Sometimes clients hire me to do an unemployment appeal with the Nevada DETR and also have another claim against their employer, such as wrongful discharge, discrimination, or retaliation. At times, they assume they can use the referee’s findings to support their other case, but Nevada law specifically prohibits this.
The law reads as follows:
Any finding of fact or law, judgment, determination, conclusion or final order made by the Administrator or an Appeal Tribunal, examiner, Board of Review, district court or any other person with the authority to make findings of fact or law . . . is not admissible or binding in any separate or subsequent action or proceeding, between a person and that person’s present or previous employer brought before an arbitrator, court or judge of this State or the United States, regardless of whether the prior action was between the same or related parties or involved the same facts.

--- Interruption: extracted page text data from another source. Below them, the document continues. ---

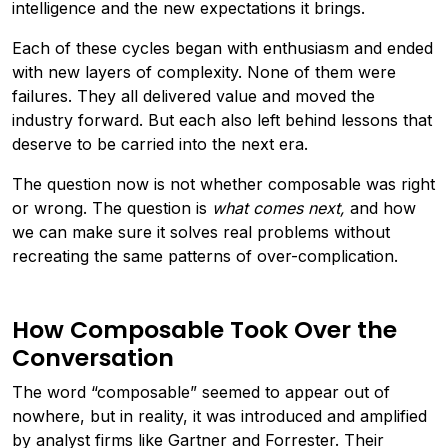
intelligence and the new expectations it brings.
Each of these cycles began with enthusiasm and ended
with new layers of complexity. None of them were
failures. They all delivered value and moved the
industry forward. But each also left behind lessons that
deserve to be carried into the next era.
The question now is not whether composable was right
or wrong. The question is
what comes next,
and how
we can make sure it solves real problems without
recreating the same patterns of over-complication.
How Composable Took Over the
Conversation
The word “composable” seemed to appear out of
nowhere, but in reality, it was introduced and amplified
by analyst firms like Gartner and Forrester. Their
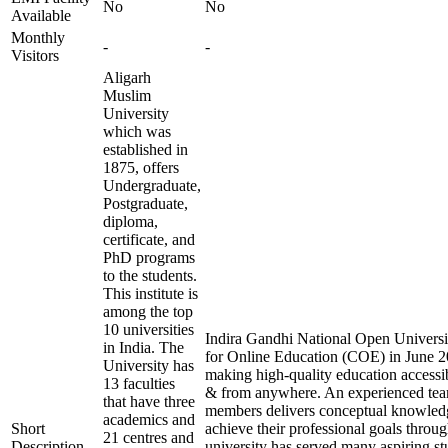
No
No
Available
Monthly
-
-
Visitors
Aligarh
Muslim
University
which was
established in
1875, offers
Undergraduate,
Postgraduate,
diploma,
certificate, and
PhD programs
to the students.
This institute is
among the top
10 universities
Indira Gandhi National Open Universit
in India. The
for Online Education (COE) in June 20
University has
making high-quality education accessi
13 faculties
& from anywhere. An experienced tea
that have three
members delivers conceptual knowledg
academics and
Short
achieve their professional goals throu
21 centres and
Description
university has served many aspiring st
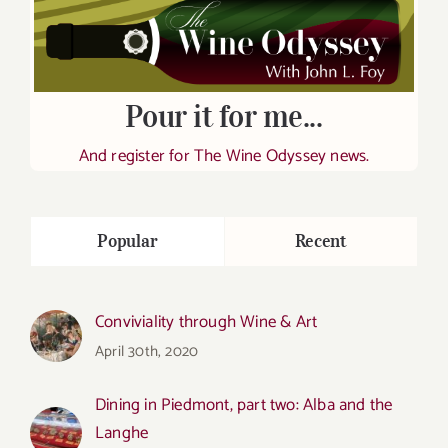
Pour it for me...
And register for The Wine Odyssey news.
Popular
Recent
Conviviality through Wine & Art
April 30th, 2020
Dining in Piedmont, part two: Alba and the
Langhe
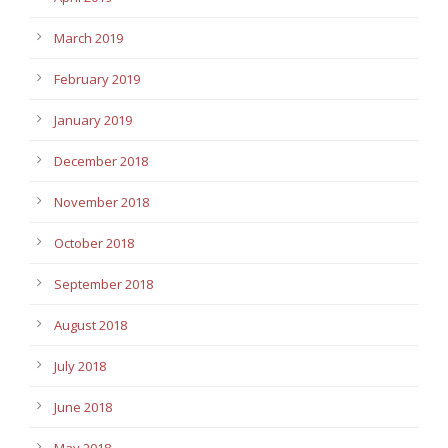
March 2019
February 2019
January 2019
December 2018
November 2018
October 2018
September 2018
August 2018
July 2018
June 2018
May 2018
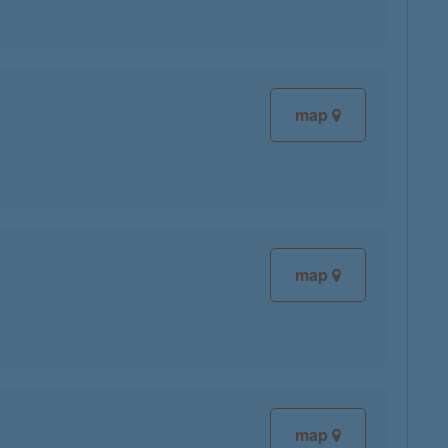
map
map
map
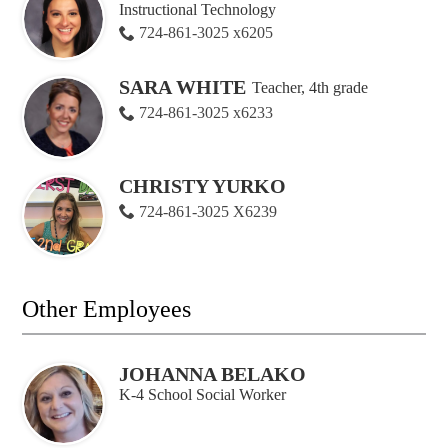
Instructional Technology
724-861-3025 x6205
SARA WHITE
Teacher, 4th grade
724-861-3025 x6233
CHRISTY YURKO
724-861-3025 X6239
Other Employees
JOHANNA BELAKO
K-4 School Social Worker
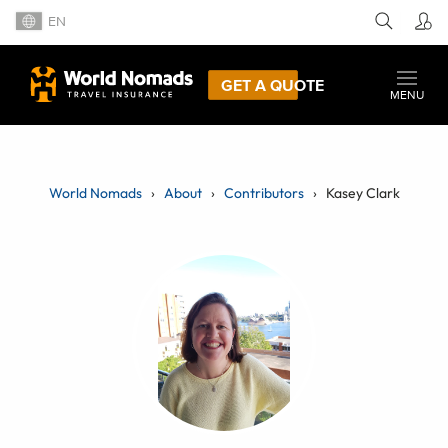
EN
GET A QUOTE
MENU
World Nomads
About
Contributors
Kasey Clark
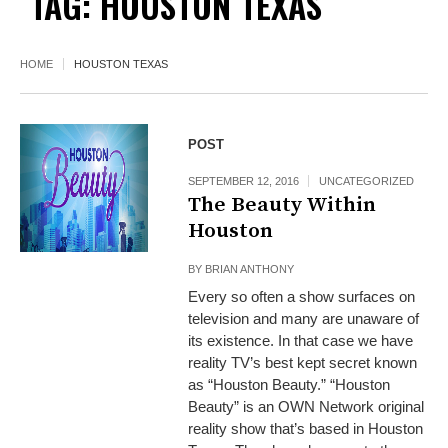
TAG:
HOUSTON TEXAS
HOME
HOUSTON TEXAS
POST
SEPTEMBER 12, 2016
UNCATEGORIZED
The Beauty Within
Houston
BY
BRIAN ANTHONY
Every so often a show surfaces on
television and many are unaware of
its existence. In that case we have
reality TV’s best kept secret known
as “Houston Beauty.” “Houston
Beauty” is an OWN Network original
reality show that’s based in Houston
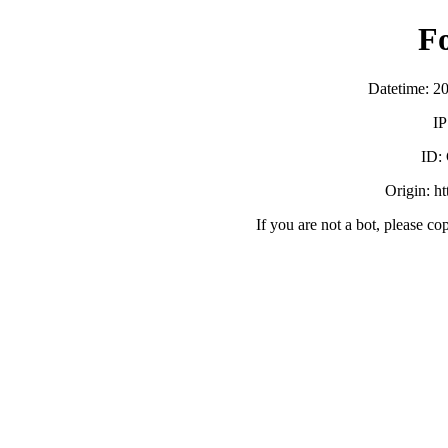
F
Datetime: 2
IP
ID:
Origin: h
If you are not a bot, please co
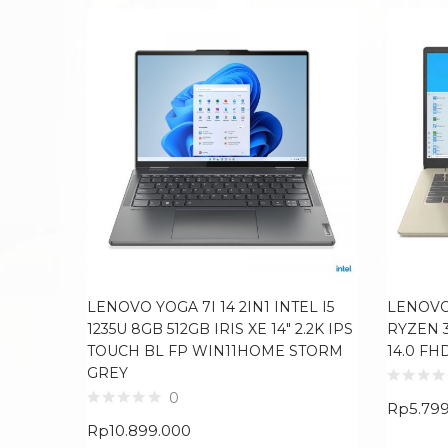
LENOVO YOGA 7I 14 2IN1 INTEL I5
LENOVO
1235U 8GB 512GB IRIS XE 14″ 2.2K IPS
RYZEN 
TOUCH BL FP WIN11HOME STORM
14.0 F
GREY
0
Rp
5.79
Rp
10.899.000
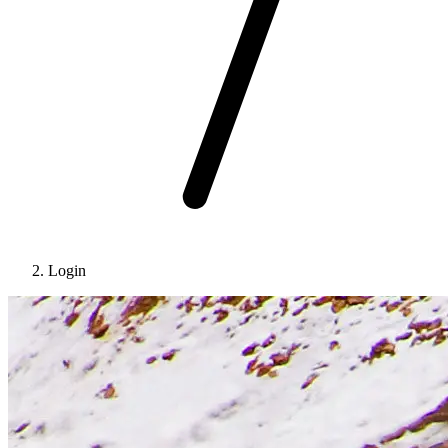
Login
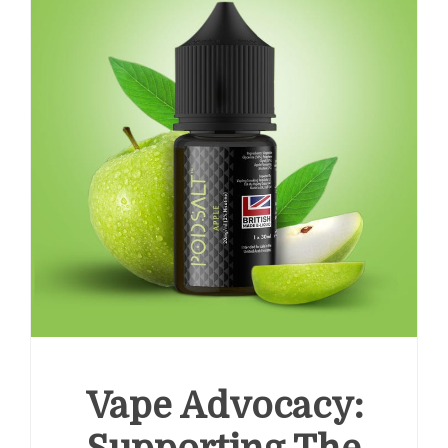
Vape Advocacy:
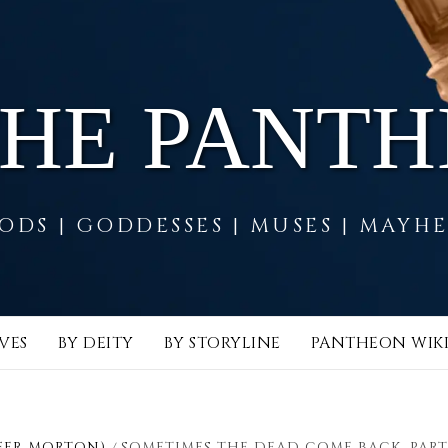
THE PANT
ODS | GODDESSES | MUSES | MAYH
VES
BY DEITY
BY STORYLINE
PANTHEON WIK
FER MORTON)
SOMETIMES THE DEAD COME BACK, PART 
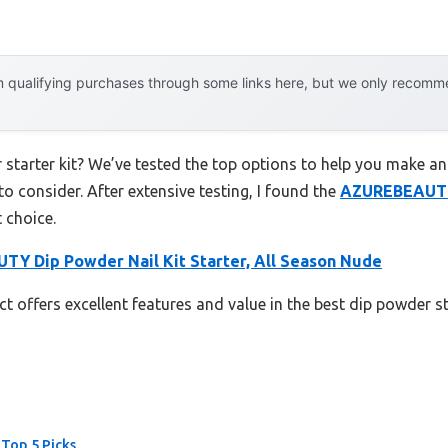
 qualifying purchases through some links here, but we only recommen
 starter kit? We’ve tested the top options to help you make an
to consider. After extensive testing, I found the
AZUREBEAUTY 
 choice.
Y Dip Powder Nail Kit Starter, All Season Nude
t offers excellent features and value in the best dip powder st
 Top 5 Picks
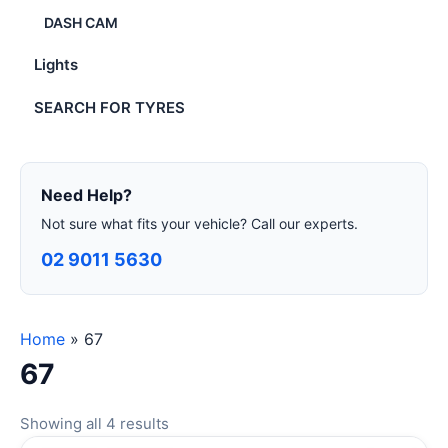
DASH CAM
Lights
SEARCH FOR TYRES
Need Help?
Not sure what fits your vehicle? Call our experts.
02 9011 5630
Home
»
67
67
Showing all 4 results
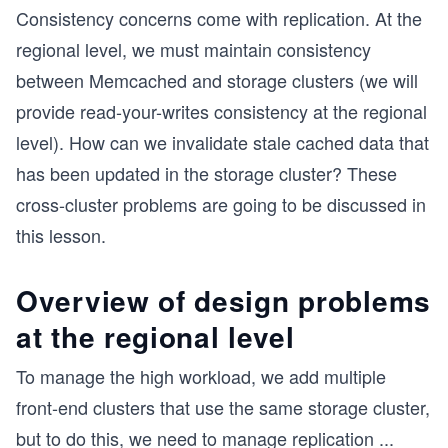
Consistency concerns come with replication. At the
regional level, we must maintain consistency
between Memcached and storage clusters (we will
provide read-your-writes consistency at the regional
level). How can we invalidate stale cached data that
has been updated in the storage cluster? These
cross-cluster problems are going to be discussed in
this lesson.
Overview of design problems
at the regional level
To manage the high workload, we add multiple
front-end clusters that use the same storage cluster,
but to do this, we need to manage replication
...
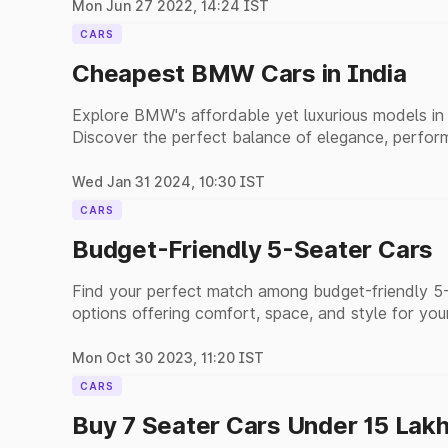
Mon Jun 27 2022, 14:24 IST
CARS
Cheapest BMW Cars in India
Explore BMW's affordable yet luxurious models in I
Discover the perfect balance of elegance, perform
options.
Wed Jan 31 2024, 10:30 IST
CARS
Budget-Friendly 5-Seater Cars
Find your perfect match among budget-friendly 5-s
options offering comfort, space, and style for you
Mon Oct 30 2023, 11:20 IST
CARS
Buy 7 Seater Cars Under 15 Lak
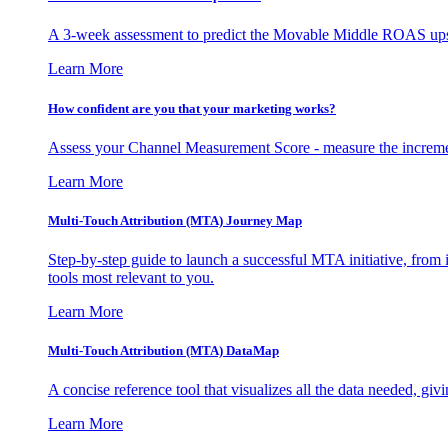
A 3-week assessment to predict the Movable Middle ROAS upsid
Learn More
How confident are you that your marketing works?
Assess your Channel Measurement Score - measure the incremen
Learn More
Multi-Touch Attribution (MTA) Journey Map
Step-by-step guide to launch a successful MTA initiative, from 
tools most relevant to you.
Learn More
Multi-Touch Attribution (MTA) DataMap
A concise reference tool that visualizes all the data needed, gi
Learn More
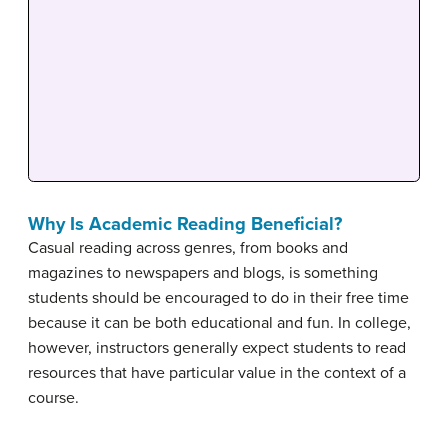
Why Is Academic Reading Beneficial?
Casual reading across genres, from books and
magazines to newspapers and blogs, is something
students should be encouraged to do in their free time
because it can be both educational and fun. In college,
however, instructors generally expect students to read
resources that have particular value in the context of a
course.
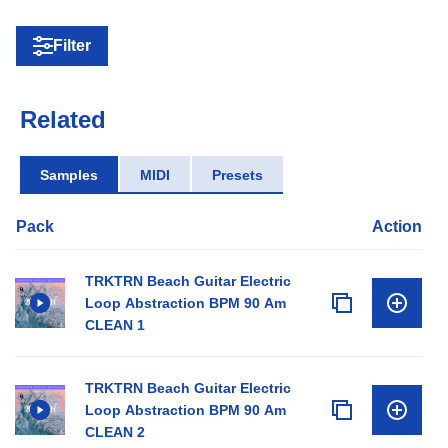
Filter
Related
Samples
MIDI
Presets
Pack
Action
TRKTRN Beach Guitar Electric
Loop Abstraction BPM 90 Am
CLEAN 1
TRKTRN Beach Guitar Electric
Loop Abstraction BPM 90 Am
CLEAN 2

In other words, any findings or decisions made by an unemployment appeals officer or judge can’t be used to prove liability or fault against an employer in another case. So, for example, if a referee finds that an employee was not terminated for misconduct, a judge in another case can’t rely on that finding; he or she must review the evidence and come to an independent decision based on all the facts available at that time.
When it comes to the evidence itself, a party can try to use evidence submitted during an unemployment appeals hearing to support a claim in another case, but a court shouldn’t accept any conclusions an unemployment appeals officer or judge makes based on that evidence. Again, the judge has to come to a decision independent of the referee’s decision.